Controlled blood-pressure reduction
Lower gradually — reduce MAP by ~10–15% (no more than ~25%) within the first hour, and do NOT normalize the BP acutely. Aggressive overcorrection risks cerebral, renal, and coronary watershed ischemia. Use a titratable IV agent: nicardipine (Cardene) 5 mg/h IV, titrate by 2.5 mg/h q5–15min (max 15 mg/h); labetalol (Trandate) 10–20 mg IV boluses or infusion; or clevidipine (Cleviprex). Avoid sodium nitroprusside where possible (raises ICP, cyanide accumulation in renal failure).
Eclampsia
Magnesium sulfate for seizure prophylaxis/treatment (loading + maintenance infusion), blood-pressure control with labetalol or hydralazine (pregnancy-safe), and delivery is the definitive treatment — coordinate emergently with OB.
Seizures / trigger
Treat seizures with levetiracetam (Keppra) 60 mg/kg IV load then maintenance; seizures usually resolve as BP and edema improve, and long-term AEDs are typically unnecessary. Remove the precipitating drug/state where possible.
Always
PT / OT eval if functional or visual deficits during recovery.
Trend: mental status, visual function, blood pressure (continuous during IV therapy), renal function; follow-up MRI typically shows resolution of the edema, confirming the diagnosis.
Escalation triggers: need for continuous IV titration → ICU · status epilepticus → ICU · declining consciousness or new focal deficit (consider hemorrhage/infarction superimposed) → re-image, ICU · malignant hypertension with cardiac/renal end-organ failure → ICU.
Discharge checklist: optimized oral antihypertensive regimen with adherence plan and home BP monitoring · removal/substitution of offending drugs documented · ophthalmology follow-up if visual symptoms persisted · neurology follow-up with planned repeat MRI to confirm reversibility · for eclampsia, postpartum BP follow-up · counseling that the syndrome is usually reversible with prompt BP control · return precautions (recurrent headache, visual change, seizure).
Red Flags — ICU / Urgent
• Status epilepticus → ICU, SE algorithm + BP control.
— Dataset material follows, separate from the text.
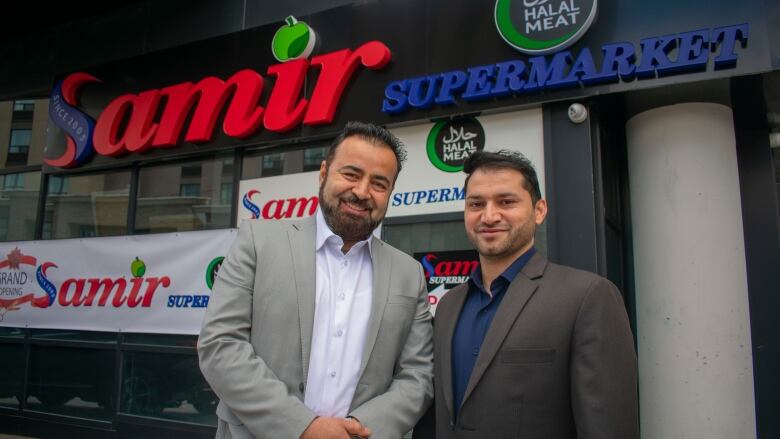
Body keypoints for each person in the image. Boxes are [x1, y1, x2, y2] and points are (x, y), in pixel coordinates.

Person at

• Declining consciousness / new focal deficit → re-image for hemorrhage or infarction complicating PRES.
• Eclampsia → magnesium, BP control, urgent delivery.
• Malignant hypertension with other end-organ damage (acute kidney injury, pulmonary edema, MI, aortic involvement) → ICU.
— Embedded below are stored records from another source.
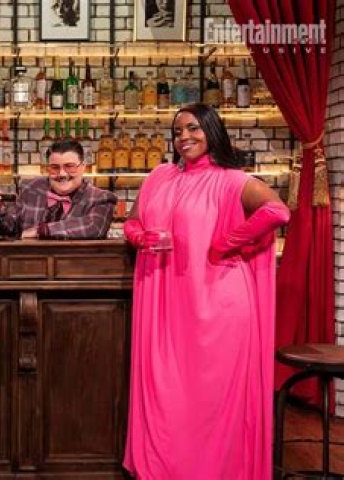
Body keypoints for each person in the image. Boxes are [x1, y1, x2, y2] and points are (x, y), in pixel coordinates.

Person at [122, 103, 290, 479]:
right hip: (167, 302)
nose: (184, 137)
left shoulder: (231, 180)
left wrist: (227, 242)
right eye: (177, 131)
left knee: (211, 399)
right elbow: (132, 221)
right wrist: (140, 237)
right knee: (168, 395)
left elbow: (278, 212)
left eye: (193, 128)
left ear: (212, 131)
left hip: (218, 306)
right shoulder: (159, 176)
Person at [0, 139, 116, 239]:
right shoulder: (30, 188)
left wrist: (42, 230)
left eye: (69, 166)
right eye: (55, 167)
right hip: (29, 262)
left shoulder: (100, 198)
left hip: (76, 263)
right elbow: (7, 230)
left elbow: (93, 227)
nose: (62, 174)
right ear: (47, 169)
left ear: (83, 167)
• Cortical blindness or rapidly worsening vision → urgent BP control to preserve reversibility.
Senior IM Resident Pearls
• Lower the BP, but don't crash it. Reduce MAP ~10–15% (max ~25%) in the first hour — normalizing it abruptly converts hyperperfusion injury into ischemic injury. Use a titratable IV drip, not a sledgehammer.
• It's "reversible" only if you treat it. Prompt BP control and trigger removal usually reverse the syndrome and the MRI changes; delay can leave permanent deficits or hemorrhage.
• Think posterior and visual. Cortical visual symptoms (blurring, hemianopia, even cortical blindness) plus seizures and high BP is the classic combination — and the edema is parieto-occipital.
• PRES isn't always hypertensive. Eclampsia, tacrolimus/cyclosporine, and chemotherapy can cause it at only modestly elevated pressures — look for the offending drug or state.
• Always check a pregnancy test. Eclampsia is a can't-miss cause; the treatment (magnesium + delivery) is specific and different.
• Seizures rarely need chronic AEDs. They typically remit with BP control and edema resolution — treat acutely, don't commit to lifelong therapy.
• Avoid nitroprusside when you can — it can raise ICP and accumulate cyanide in renal failure; nicardipine and labetalol are cleaner.
• Common mistake: mistaking the posterior edema for bilateral PCA strokes and withholding BP treatment — the absence of restricted diffusion and the reversible vasogenic pattern point to PRES.